Following this we have obtained the OEE for the mixed state configuration of two adjacent intervals at zero and a finite temperature and in a finite sized system in \(GCFT_{1+1}\)s. As a consistency check we have also obtained the above results from the OEE for disjoint intervals through a suitable adjacent limit. Once again we have compared our results with bulk EWCS computed earlier in the literature in the context of flat holography and observed the matching with the functional form of the difference between the OEE and the EE. However we should mention here that the bulk EWCS for these cases involve an extra additive constant arising from the undetermined OPE coefficient of the corresponding three point twist correlator in the dual \(GCFT_{1+1}\).

Subsequently, we consider the pure state configuration of a single interval at zero temperature and in a finite sized system. We have found that the OEE for these pure state configurations exactly match with the corresponding entanglement entropies (EE) as dictated by the quantum information theory. Finally for the mixed state of a single interval at a finite temperature in the \(GCFT_{1+1}\)s it was required to utilize a construction involving two large but finite auxiliary intervals adjacent on either sides of the single interval to correctly compute the corresponding OEE. We mention here that similar constructions have been employed in the literature for the computation of entanglement negativity and reflected entropy for this specific mixed state configuration in both relativistic and non-relativistic scenarios. Furthermore it was observed the OEE for this bipartite state involves a divergent part due the EE of the total (infinite) system. However, on subtraction of this divergent contribution from the universal part of the OEE, we observe that the finite part matches with the upper bound of the corresponding bulk EWCS computed earlier for flat space holography. Additionally, in the appendix A we have also reproduced the expression for the OEE for two disjoint intervals in a \(GCFT_{1+1}\) through an appropriate non-relativistic limit of the corresponding result in the usual relativistic \(CFT_{1+1}\). All of these detailed comparisons and matches serve as strong consistency checks for our computations.

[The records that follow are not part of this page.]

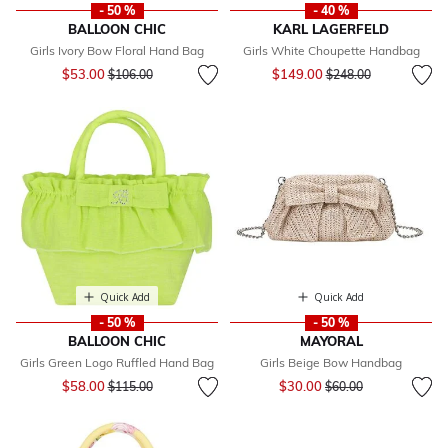
- 50 %
- 40 %
BALLOON CHIC
KARL LAGERFELD
Girls Ivory Bow Floral Hand Bag
Girls White Choupette Handbag
Price reduced from
to
Price reduced from
to
$53.00
$149.00
$106.00
$248.00
Quick Add
Quick Add
- 50 %
- 50 %
BALLOON CHIC
MAYORAL
Girls Green Logo Ruffled Hand Bag
Girls Beige Bow Handbag
Price reduced from
to
Price reduced from
to
$58.00
$30.00
$115.00
$60.00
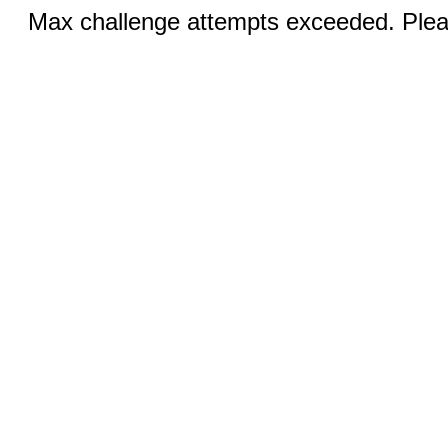
Max challenge attempts exceeded. Pleas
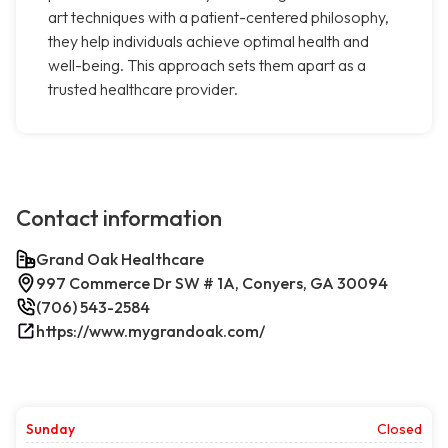
art techniques with a patient-centered philosophy,
they help individuals achieve optimal health and
well-being. This approach sets them apart as a
trusted healthcare provider.
Contact information
Grand Oak Healthcare
997 Commerce Dr SW # 1A, Conyers, GA 30094
(706) 543-2584
https://www.mygrandoak.com/
Sunday
Closed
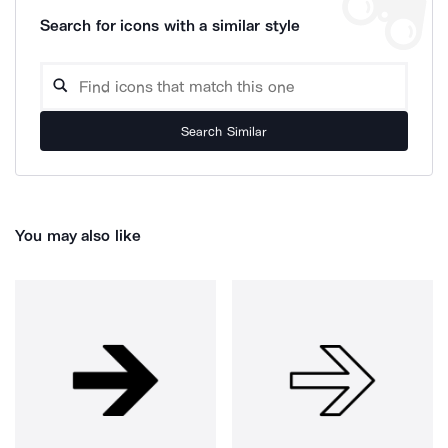
Search for icons with a similar style
Search Similar
You may also like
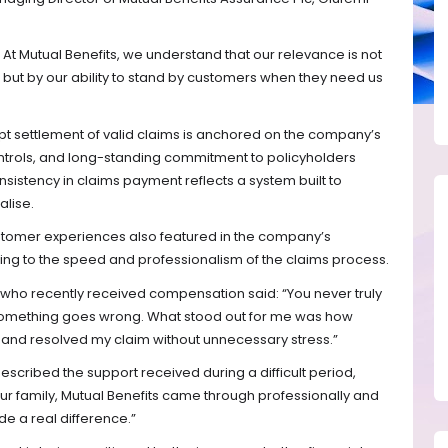
t. At Mutual Benefits, we understand that our relevance is not
but by our ability to stand by customers when they need us
pt settlement of valid claims is anchored on the company’s
controls, and long-standing commitment to policyholders
onsistency in claims payment reflects a system built to
alise.
tomer experiences also featured in the company’s
nting to the speed and professionalism of the claims process.
 who recently received compensation said: “You never truly
 something goes wrong. What stood out for me was how
 and resolved my claim without unnecessary stress.”
described the support received during a difficult period,
or our family, Mutual Benefits came through professionally and
 a real difference.”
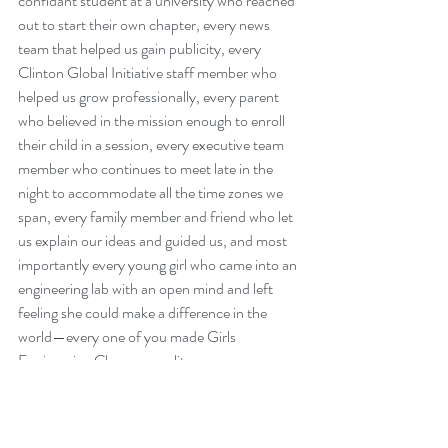
confidant student at a university who reached 
out to start their own chapter, every news 
team that helped us gain publicity, every 
Clinton Global Initiative staff member who 
helped us grow professionally, every parent 
who believed in the mission enough to enroll 
their child in a session, every executive team 
member who continues to meet late in the 
night to accommodate all the time zones we 
span, every family member and friend who let 
us explain our ideas and guided us, and most 
importantly every young girl who came into an 
engineering lab with an open mind and left 
feeling she could make a difference in the 
world—every one of you made Girls 
Engineering Change a reality. 
Thank you.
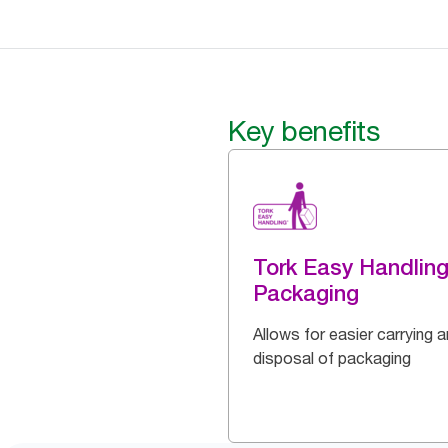
Key benefits
Tork Easy Handlin
Packaging
Allows for easier carrying 
disposal of packaging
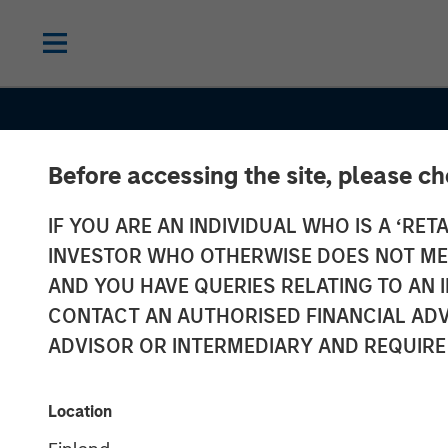
Before accessing the site, please c
IF YOU ARE AN INDIVIDUAL WHO IS A ‘RETA
INVESTOR WHO OTHERWISE DOES NOT MEET
AND YOU HAVE QUERIES RELATING TO A
CONTACT AN AUTHORISED FINANCIAL ADV
ADVISOR OR INTERMEDIARY AND REQUIRE
INSIGHTS
Investing in E
Location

In conclusion we state that the characterization of entanglement for bipartite states in conformal field theories and its relation with space time holography is an extremely rich field for further investigation and has provided significant insights into diverse issues in condensed matter theories and also in quantum gravity and black hole information. There are exciting open avenues in this context for further investigation of various other entanglement measures defined in quantum information theory which is expected to provide further elucidation of crucial issues in the above disciplines. We hope to return to these fascinating issues in the near future.